以下の聚楽第についての文章に照らし、次の1.～3.の記述が内容と一致するかを「はい」か「いいえ」で判定し、判定の根拠となる文章中の語句を一字一句そのまま引用してください。
1. 聚楽第が存在したのは8年間だけである。
2. 聚楽第の資材は大坂城へ活用されたとされる。
3. 聚楽第は、そのすべてが解明されている。

◆ 提示文:
--------

写真:岡 泰行
聚楽第の歴史と見どころ
京都にて現在の二条城の北に、秀吉の城、聚楽第(じゅらくだい・じゅらくてい)はあった。聚楽第は関白秀次の切腹とともに秀吉によって取り壊された城で8年間だけ存在した。資材は伏見城などへ活用されたという。未だすべてが解明されていない。現在、町中に建つ石碑は発掘調査によるものと伝承や絵図を参考に推定地とされたものがある。町名ともリンクしているケースも多く、パーツをつなぎ合わせて実感するお城と言ってよく歩けばちょっと面白い。
聚楽第の主要エリアを歩く
聚楽第は、近年、発掘で少しずつ明らかになってきている。聚楽第の石碑も整備・新造されてきており、ここでは散策に役立つスポットを紹介する。上記Googleマップは石碑や見どころを網羅、寸分狂わずプロットしているので是非役立ててほしい。なお、京都には徳川時代の大名屋敷跡の石碑や、伏見城の遺構なども点在するが、この地図では聚楽第主要エリア内に存在するものだけプロットしている。

--------

◆ 記録データ:
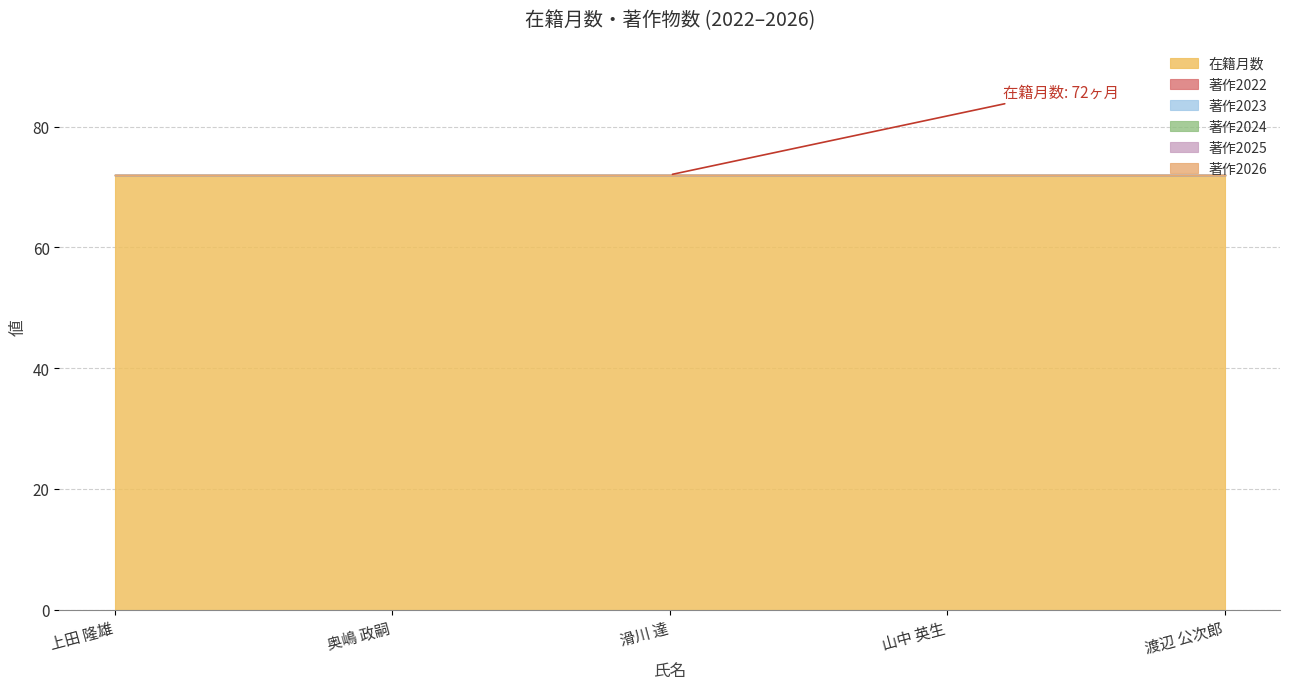

Which series changed the most between 奥嶋 政嗣 and 滑川 達?

在籍月数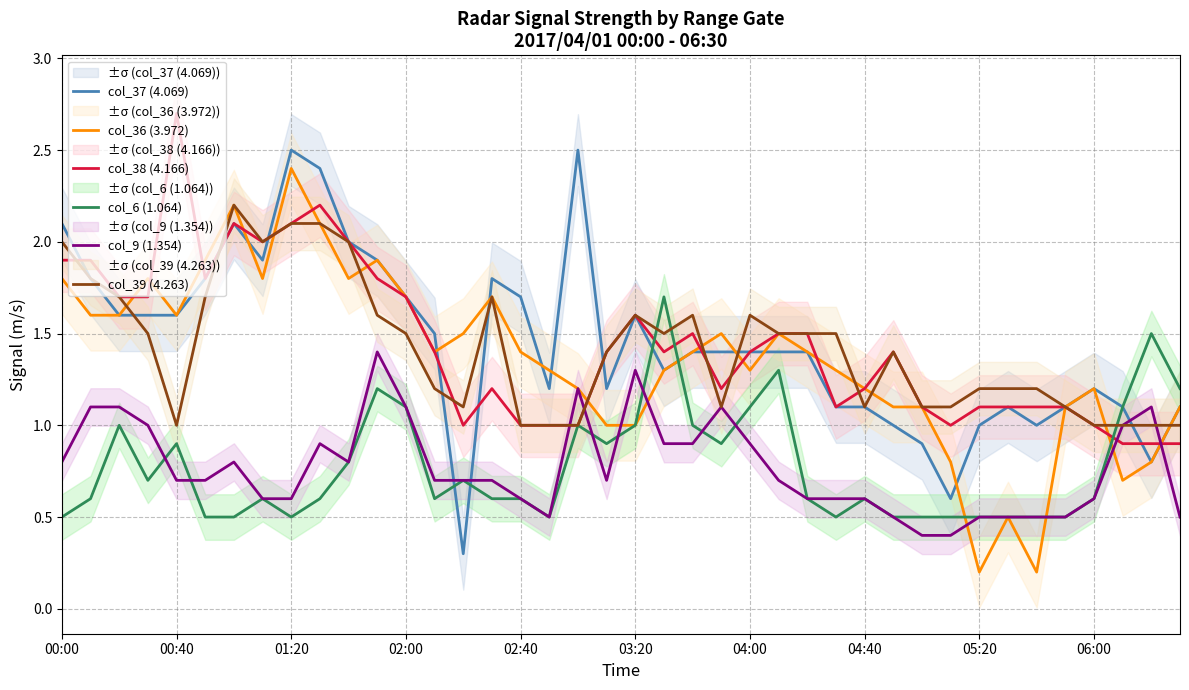

What is the minimum value shown in the chart?

0.2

--------

◆ 解答欄:
1. はい。「8年間だけ存在した」
2. いいえ。「資材は伏見城などへ活用されたという」
3. いいえ。「未だすべてが解明されていない」